>>>

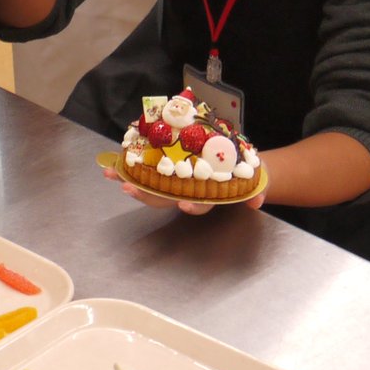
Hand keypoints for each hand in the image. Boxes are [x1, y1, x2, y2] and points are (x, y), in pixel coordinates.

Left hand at [102, 163, 264, 213]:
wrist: (240, 167)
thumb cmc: (244, 175)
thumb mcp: (254, 183)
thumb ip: (255, 192)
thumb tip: (256, 201)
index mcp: (208, 196)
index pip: (199, 204)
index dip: (191, 206)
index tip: (183, 204)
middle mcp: (188, 192)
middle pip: (165, 198)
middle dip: (146, 195)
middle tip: (128, 188)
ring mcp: (176, 182)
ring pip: (151, 187)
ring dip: (131, 180)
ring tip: (112, 175)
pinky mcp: (168, 168)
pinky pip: (147, 170)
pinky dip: (131, 166)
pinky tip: (114, 162)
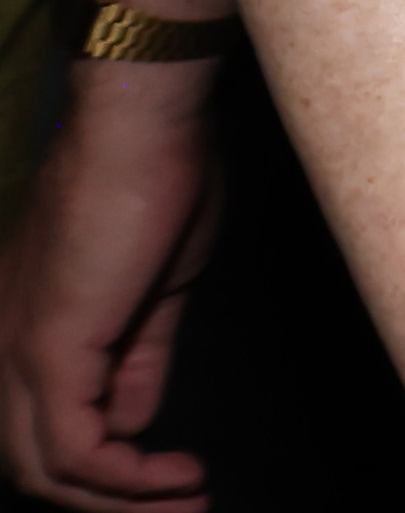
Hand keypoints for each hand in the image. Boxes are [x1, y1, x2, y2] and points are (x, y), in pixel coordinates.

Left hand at [0, 60, 220, 508]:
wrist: (144, 127)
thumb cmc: (160, 179)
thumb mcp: (157, 286)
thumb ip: (139, 358)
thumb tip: (134, 421)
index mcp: (27, 328)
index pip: (44, 429)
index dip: (107, 469)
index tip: (180, 478)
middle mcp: (1, 350)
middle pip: (34, 467)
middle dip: (113, 503)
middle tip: (186, 507)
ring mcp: (15, 353)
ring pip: (44, 472)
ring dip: (121, 501)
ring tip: (188, 501)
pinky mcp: (46, 353)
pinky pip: (74, 452)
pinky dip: (127, 477)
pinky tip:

<<<

ACTIVITY: Would you set down the records above once more, exactly, with the pictures removed?

ANSWER SECTION:
Hand keypoints for each hand in the image. Boxes are [x1, y1, x2, y2] and points are (x, y), in pixel coordinates.

Left hand at [102, 163, 264, 213]:
wrist: (240, 167)
thumb cmc: (244, 175)
thumb mcp: (254, 183)
thumb ip: (255, 192)
thumb tip: (256, 201)
index mcp: (208, 196)
index pip: (199, 204)
index dip: (191, 206)
index tip: (183, 204)
middle mcp: (188, 192)
middle pip: (165, 198)
middle dip: (146, 195)
middle tip: (128, 188)
ring mcp: (176, 182)
ring pip: (151, 187)
ring dip: (131, 180)
ring tip: (112, 175)
pinky mcp: (168, 168)
pinky pip: (147, 170)
pinky dip: (131, 166)
pinky tip: (114, 162)
Hand keypoints for each hand in the image. Boxes are [x1, y1, x2, y2] and points are (x, y), in pixel coordinates.

Left hand at [0, 60, 220, 508]:
wrist: (144, 127)
thumb cmc: (160, 179)
thumb mcp: (157, 286)
thumb ip: (139, 358)
thumb tip: (134, 421)
index mcp: (27, 328)
index pip: (44, 429)
index dip: (107, 469)
index tip: (180, 478)
middle mcp: (1, 350)
middle pip: (34, 467)
middle dip: (113, 503)
middle tip: (186, 507)
ring mcp: (15, 353)
ring pip: (44, 472)
ring dip: (121, 501)
ring tip: (188, 501)
pinky mcp: (46, 353)
pinky pip: (74, 452)
pinky dip: (127, 477)
pinky tip:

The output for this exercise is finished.